HousingWire recently sat down with Eric Lee, the Senior Vice President of Product Development at DataVerify, to talk about what he sees as the challenges facing lenders today when it comes to figuring out the best way to implement automation solutions and get the best ROI possible.
HousingWire: What do you see as the biggest challenges facing lenders right now—especially with the high volumes that we are seeing?
Eric Lee: There are so many challenges keeping lenders up at night when it comes to these volume levels. Some of the largest challenges that come to mind are borrower expectations, higher potential for exposure to risk, lack of housing inventory and higher building material cost, not to mention pandemic regulations that seem to be shifting frequently.
Now more than ever, there is a need to add automation tools into the loan origination manufacturing process that actually help lenders see a return on investment (ROI).
We all know automation works to save time and save money, but it also helps to protect lenders from risk exposure. Many lenders are aware of these advantages, so they’re eager to implement automation through new tools but they may not know what solutions are actually going to be helpful and which are going to bog down their system.
Another issue is that many lenders are waiting until volumes go down to implement new technology because they feel they don’t have the time to add a new solution and train their people on how to use it. But the reality is they need it now more than ever.

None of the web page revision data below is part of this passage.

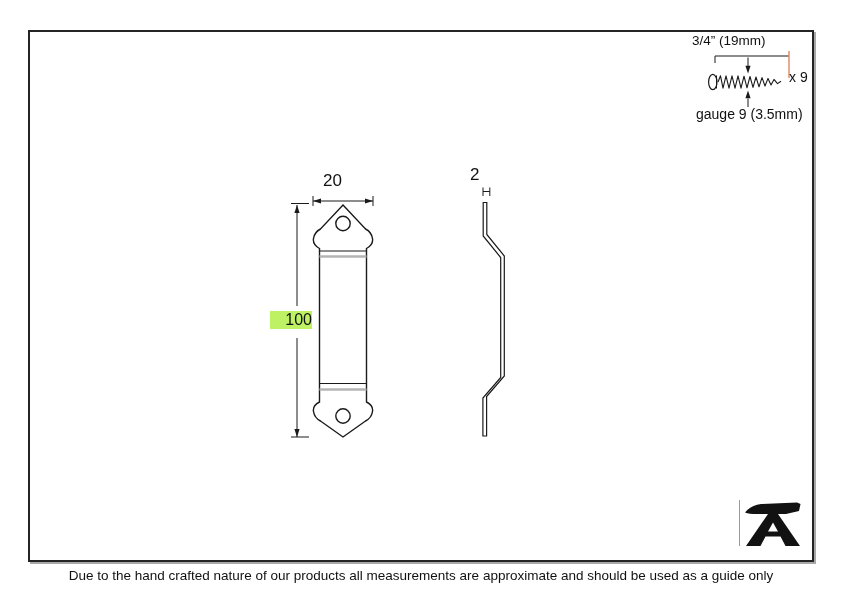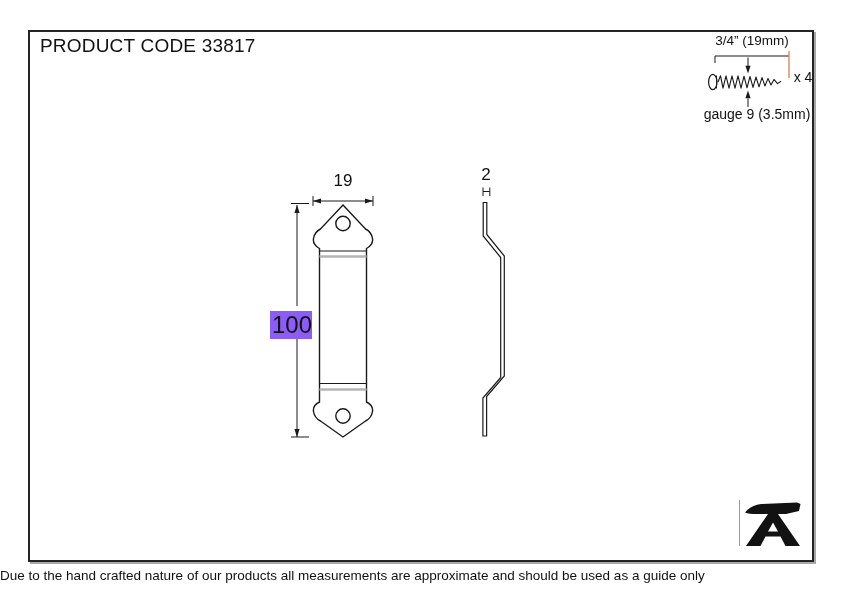"PRODUCT CODE 33817" div.abs { html: <div>PRODUCT CODE 33817</div> -> none }
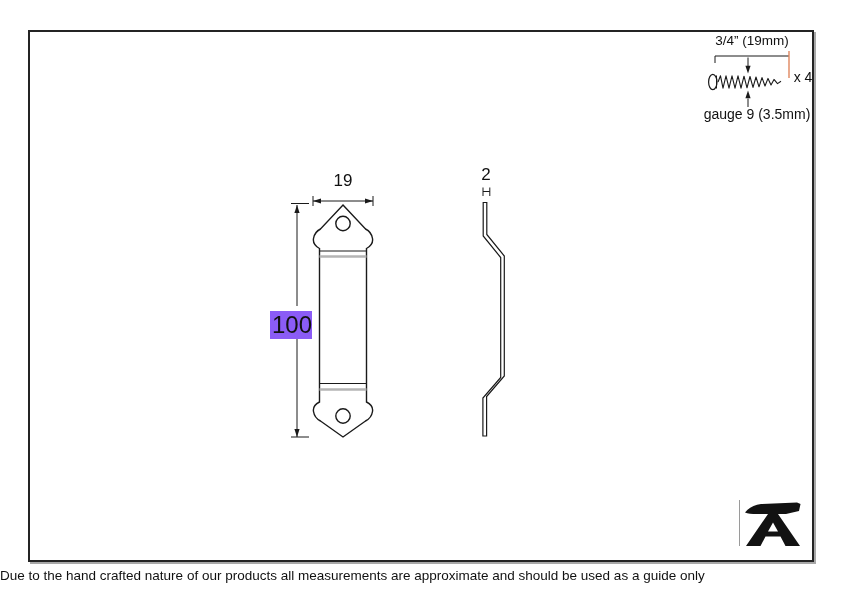"3/4” (19mm)" .dim-label { text-align: center -> none }
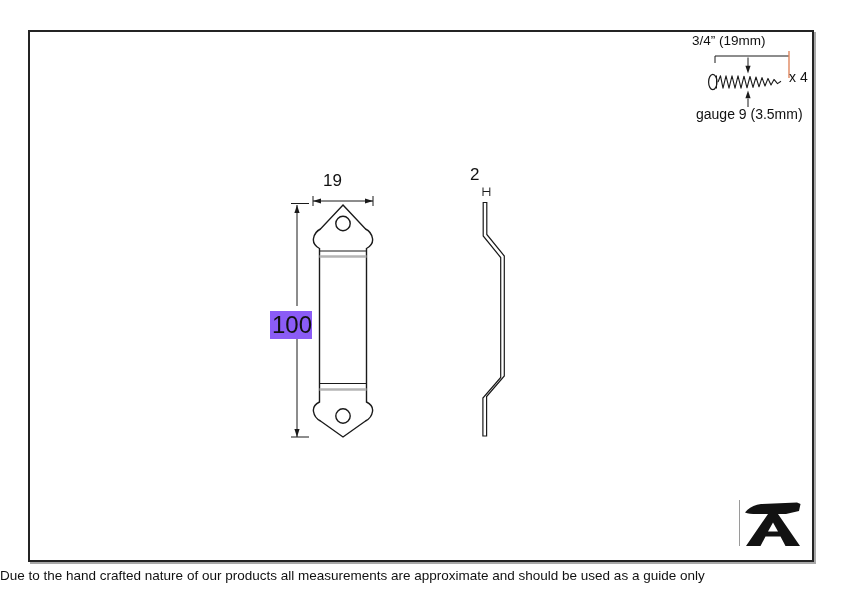"x 4" div.abs { text: 4 -> 9 }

Waiting until volumes drop to implement new tools doesn’t mean the tool is not going to be helpful, but you’re going to get the “best bang for buck” by making the change now. At the end of the day, it’s much better to take the time to add in those solutions now and give your team the best opportunity to succeed in this market.
HW: What major areas of risk are you mostly concerned about and how can lenders mitigate that risk?
EL: Great question. I think one of the largest areas of risk that we are seeing right now is undisclosed REO. Many times, borrowers don’t feel they need to disclose properties that are paid off, and lenders need to make sure they are getting eyes on all of the properties right away so that it doesn’t cause issues down the road.
Another high area of concern is undisclosed credit. As much as lenders try to coach borrowers not to make debt purchases prior to close, borrowers still have the temptation to buy a new car before the interest-only offer expires or order the new couch now because it will take a few months to be delivered.
And finally, occupancy remains a concern. There can be situations where borrowers are incentivized to not be completely truthful on an application to obtain a better rate or higher LTV.
If lenders are using “automation tools” that are not helping them review these points, they could really be opening themselves up to a lot of potential risk. Automation is great but not if it comes at the cost of buyback risk or closing dates needing pushed back/loans falling through.
HW: What advice would you give lenders as they start strategizing for 2022?
EL: Lenders need to be looking for a solution that is designed in a way that allows the lender to customize the portions of the product they want down to the loan type. They should be able to have as many variations as needed to ensure they only order the services needed for that specific transaction. That way they can maintain their quality control but also not pay for services that are not actually needed for the type of loan they are processing.
I suggest that lenders do two things. One, go to your current providers and challenge them to meet your current needs. Lay out what you need specifically and see if they can rise to the occasion. If they can’t, it’s time to start looking elsewhere.
Secondly, do this today. Don’t wait, because you’re leaving money on the table by not making sure that you have the best solutions on your side—especially with these high volumes.
Too many solutions out there are a one-size-fits-all kind of deal or they customize in the beginning but then they never revisit how your needs have changed. This industry evolves a lot. There can be new legislation that affects a lender’s process. New fraud schemes are occurring. Competitors are adding in new solutions that can change what borrower’s expectations are of the loan process.
With all these moving pieces, lenders need to be able to adjust quickly. But if their solutions are not adjusting with them, they are going to lose some ROI and they are risking the potential of falling behind and having borrowers go elsewhere. Consequently, I think finding solutions that can adjust quickly and even work with the lender to make them aware of upcoming changes is critical nowadays.
HW: How is DataVerify using technology to deliver tailored and unique solutions?
EL: Recently, we released our integration with Nexsys Clear HOI to offer an automated solution for Homeowners Insurance Verification. This solution is one of the first of its kind and we are very proud to bring it to the market.